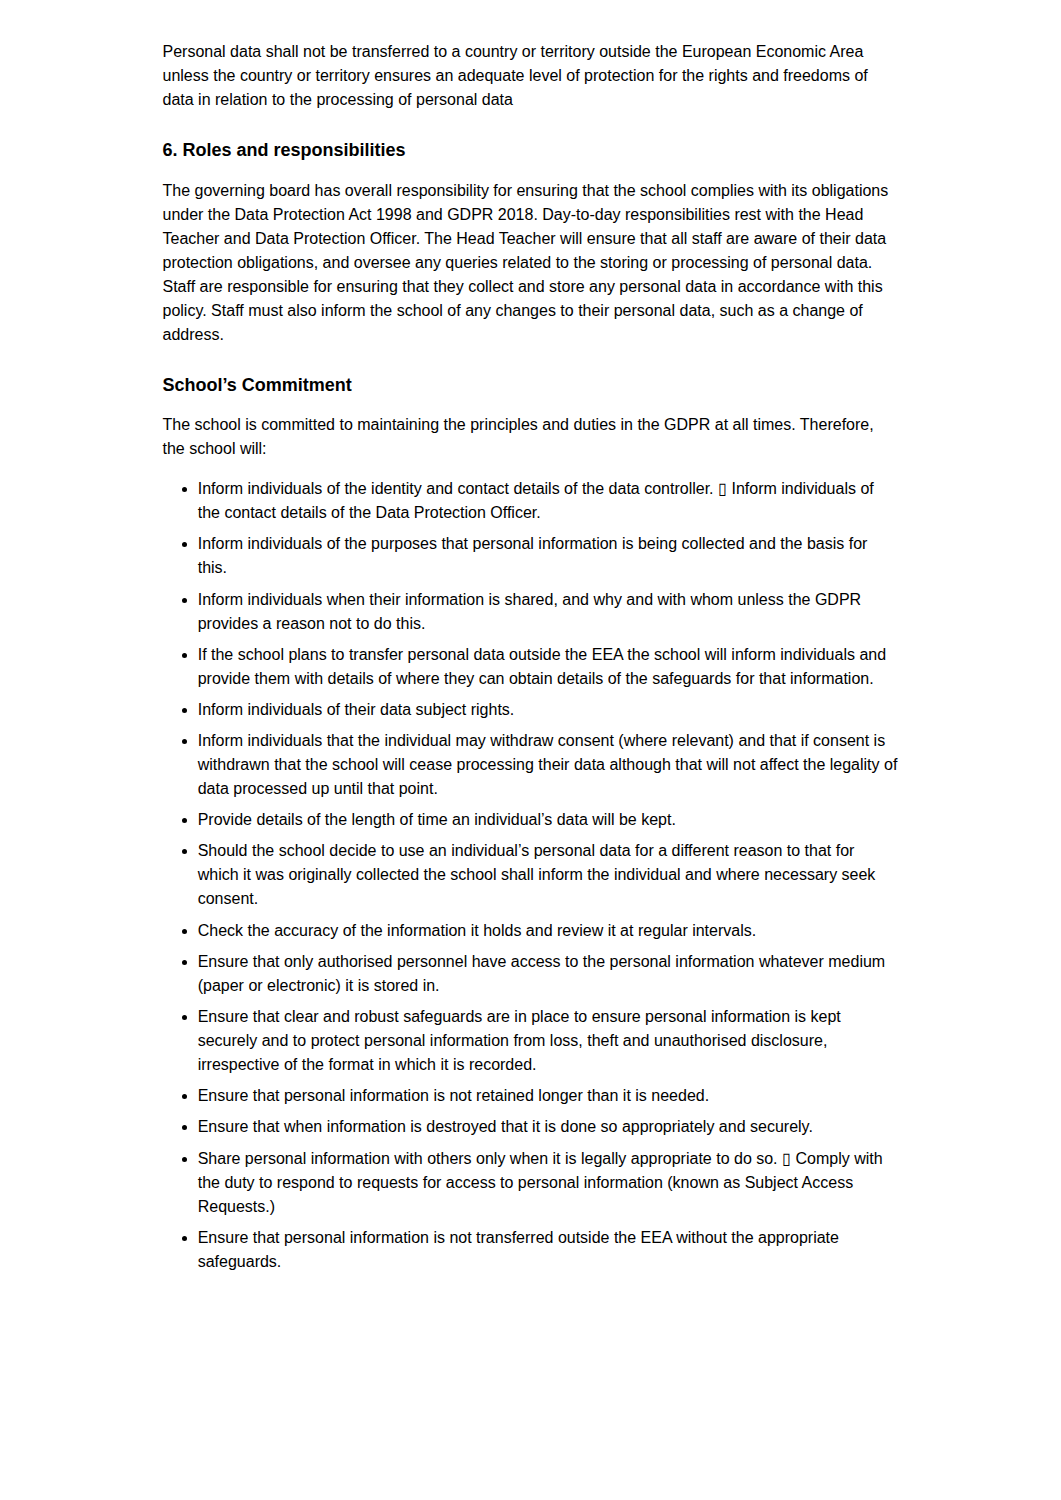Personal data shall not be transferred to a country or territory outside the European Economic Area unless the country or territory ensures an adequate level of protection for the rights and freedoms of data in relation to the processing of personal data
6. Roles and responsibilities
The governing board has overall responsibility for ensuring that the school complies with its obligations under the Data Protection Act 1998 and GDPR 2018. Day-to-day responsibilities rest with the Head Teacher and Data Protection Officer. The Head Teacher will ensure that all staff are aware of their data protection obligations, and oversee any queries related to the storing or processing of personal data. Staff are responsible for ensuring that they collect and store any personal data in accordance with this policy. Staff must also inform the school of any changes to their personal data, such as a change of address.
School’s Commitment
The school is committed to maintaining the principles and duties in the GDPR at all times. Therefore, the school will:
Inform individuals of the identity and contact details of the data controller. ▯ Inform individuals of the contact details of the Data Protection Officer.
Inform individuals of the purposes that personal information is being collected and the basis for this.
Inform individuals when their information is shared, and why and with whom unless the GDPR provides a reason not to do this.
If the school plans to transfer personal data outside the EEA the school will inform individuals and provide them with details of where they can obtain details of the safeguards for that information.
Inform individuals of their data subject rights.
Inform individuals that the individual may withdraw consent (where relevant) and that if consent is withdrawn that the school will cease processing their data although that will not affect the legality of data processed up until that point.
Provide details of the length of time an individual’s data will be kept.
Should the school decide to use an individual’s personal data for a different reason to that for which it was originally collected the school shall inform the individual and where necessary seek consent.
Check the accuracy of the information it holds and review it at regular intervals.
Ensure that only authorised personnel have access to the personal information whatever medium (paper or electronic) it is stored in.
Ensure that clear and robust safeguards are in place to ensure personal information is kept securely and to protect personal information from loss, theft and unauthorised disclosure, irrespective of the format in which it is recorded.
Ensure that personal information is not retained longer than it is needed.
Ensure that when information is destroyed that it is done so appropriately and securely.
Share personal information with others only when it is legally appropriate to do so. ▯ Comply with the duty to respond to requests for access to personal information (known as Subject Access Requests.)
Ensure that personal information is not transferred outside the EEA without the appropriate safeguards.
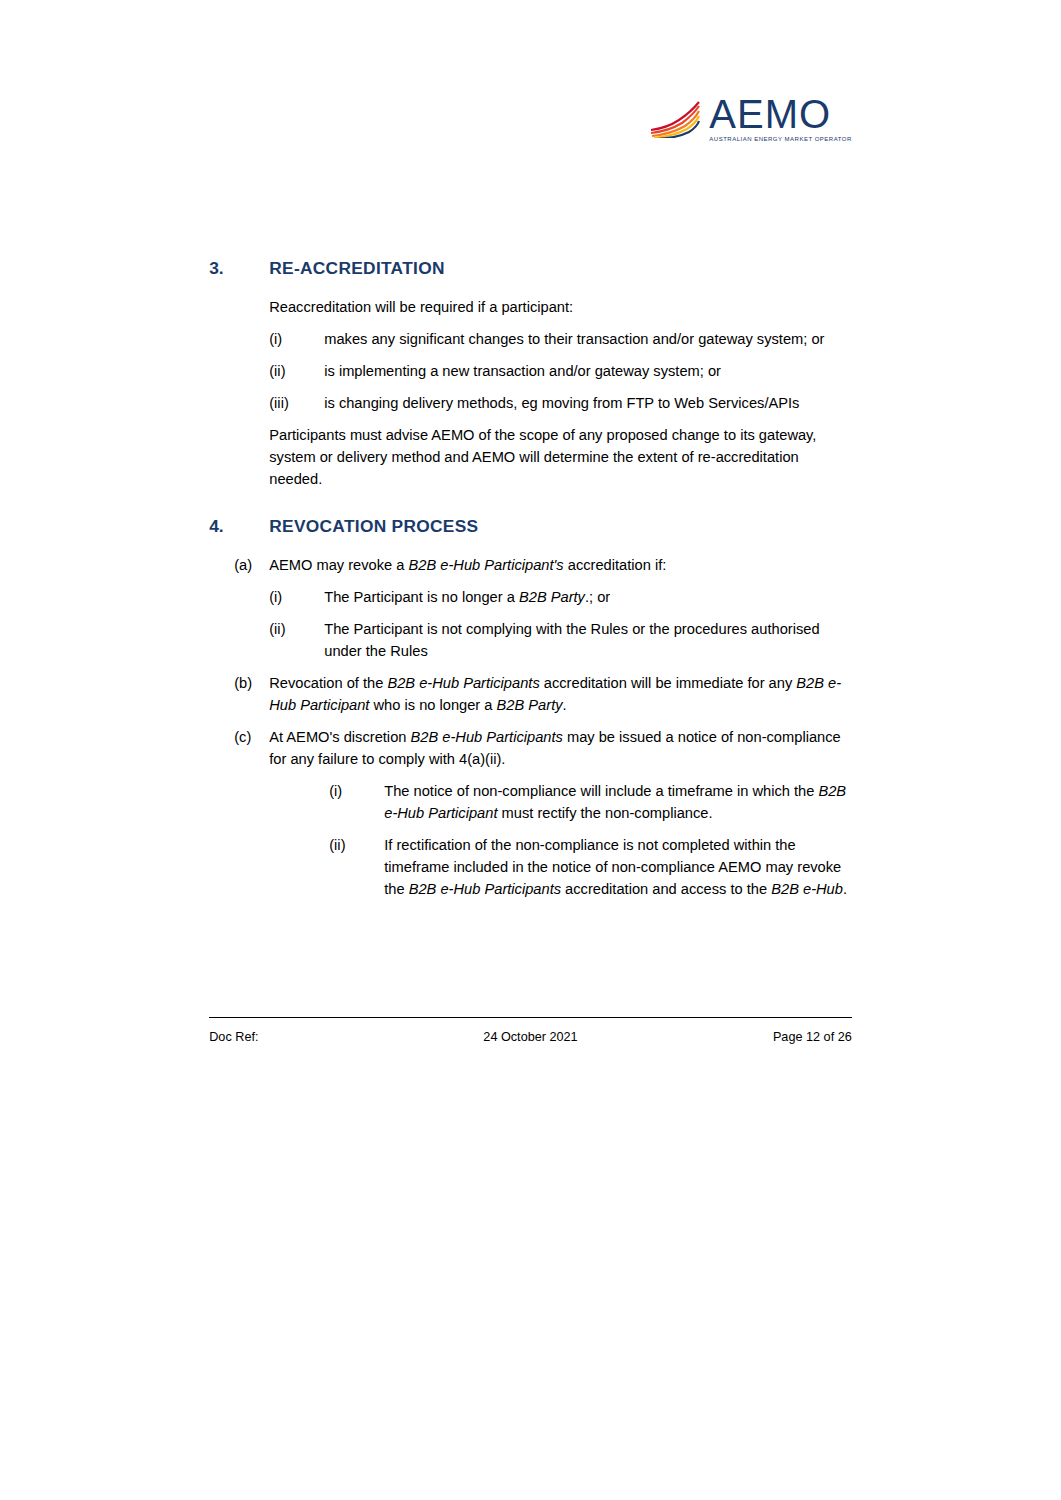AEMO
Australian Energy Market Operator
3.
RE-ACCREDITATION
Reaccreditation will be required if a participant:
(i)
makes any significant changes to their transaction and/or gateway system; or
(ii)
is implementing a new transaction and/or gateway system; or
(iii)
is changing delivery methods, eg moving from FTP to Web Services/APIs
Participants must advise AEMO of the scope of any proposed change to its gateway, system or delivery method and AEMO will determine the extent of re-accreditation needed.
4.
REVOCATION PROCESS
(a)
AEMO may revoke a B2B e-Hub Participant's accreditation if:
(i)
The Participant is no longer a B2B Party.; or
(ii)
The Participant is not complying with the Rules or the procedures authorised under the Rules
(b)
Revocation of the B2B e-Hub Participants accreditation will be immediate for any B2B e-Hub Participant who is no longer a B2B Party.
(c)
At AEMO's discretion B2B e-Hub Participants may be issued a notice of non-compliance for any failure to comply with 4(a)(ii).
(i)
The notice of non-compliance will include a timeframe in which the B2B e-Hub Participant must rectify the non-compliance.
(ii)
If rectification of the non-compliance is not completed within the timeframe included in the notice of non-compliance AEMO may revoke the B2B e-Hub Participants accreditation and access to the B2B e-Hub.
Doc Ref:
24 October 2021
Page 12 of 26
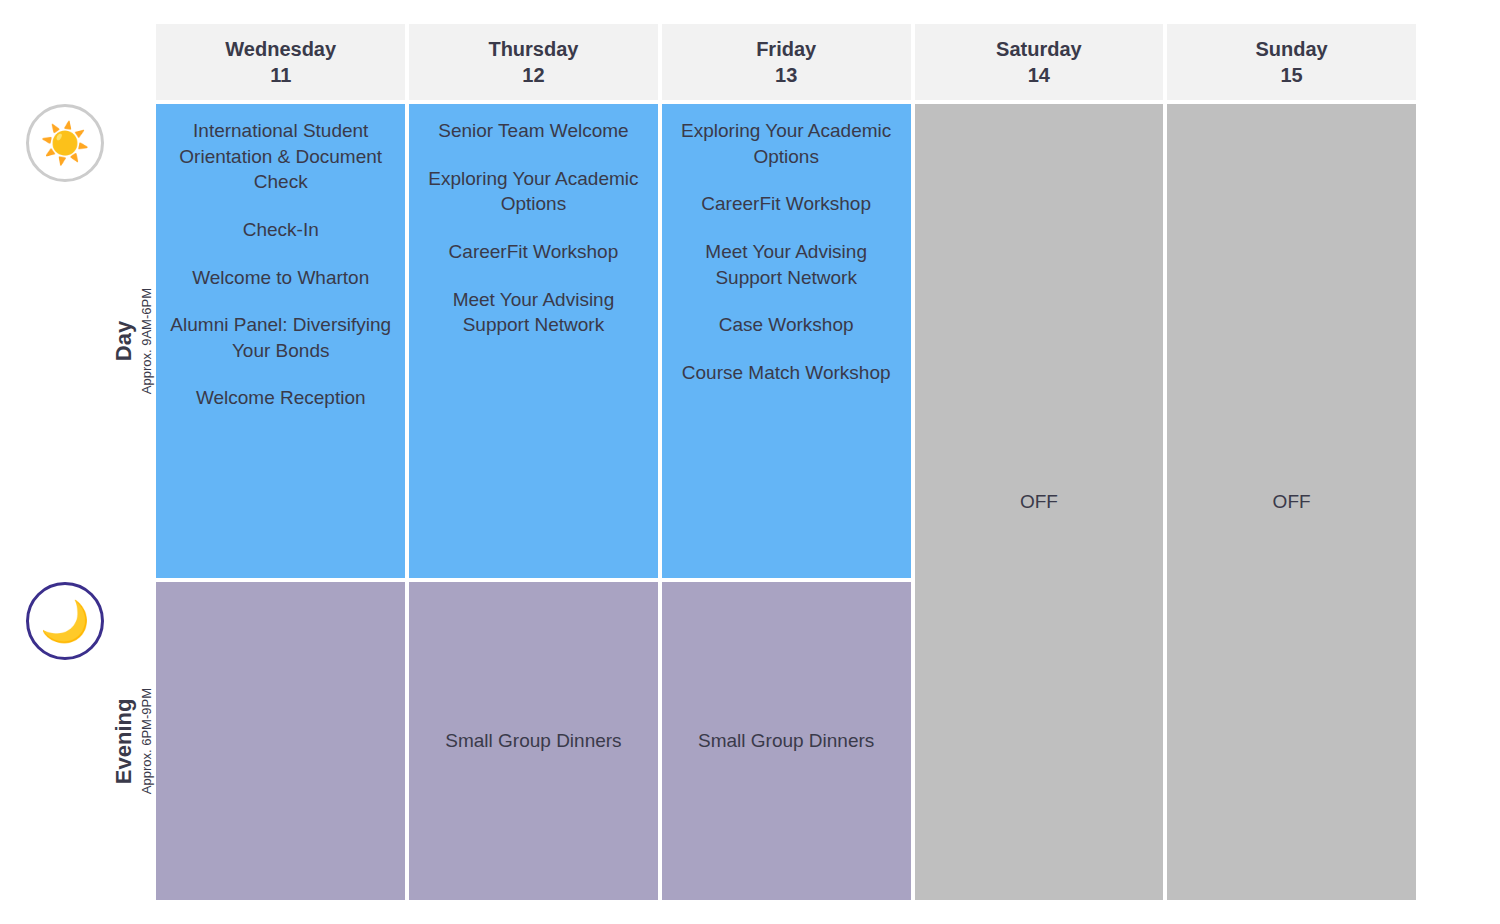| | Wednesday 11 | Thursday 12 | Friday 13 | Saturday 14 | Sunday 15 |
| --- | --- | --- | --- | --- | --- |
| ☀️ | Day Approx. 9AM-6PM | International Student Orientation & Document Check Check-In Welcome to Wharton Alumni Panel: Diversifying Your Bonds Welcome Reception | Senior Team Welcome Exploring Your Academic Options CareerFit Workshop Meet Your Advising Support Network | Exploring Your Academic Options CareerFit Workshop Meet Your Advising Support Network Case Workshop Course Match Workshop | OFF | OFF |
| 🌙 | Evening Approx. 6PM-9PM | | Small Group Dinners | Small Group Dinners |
----------
_TASK REQUIREMENTS_
From the line containing "Sunday 15 |" to the end of the data above, give those lines again verbatim, with both endpoints included and no images.

_TASK RESULT_
| | Wednesday 11 | Thursday 12 | Friday 13 | Saturday 14 | Sunday 15 |
| --- | --- | --- | --- | --- | --- |
| ☀️ | Day Approx. 9AM-6PM | International Student Orientation & Document Check Check-In Welcome to Wharton Alumni Panel: Diversifying Your Bonds Welcome Reception | Senior Team Welcome Exploring Your Academic Options CareerFit Workshop Meet Your Advising Support Network | Exploring Your Academic Options CareerFit Workshop Meet Your Advising Support Network Case Workshop Course Match Workshop | OFF | OFF |
| 🌙 | Evening Approx. 6PM-9PM | | Small Group Dinners | Small Group Dinners |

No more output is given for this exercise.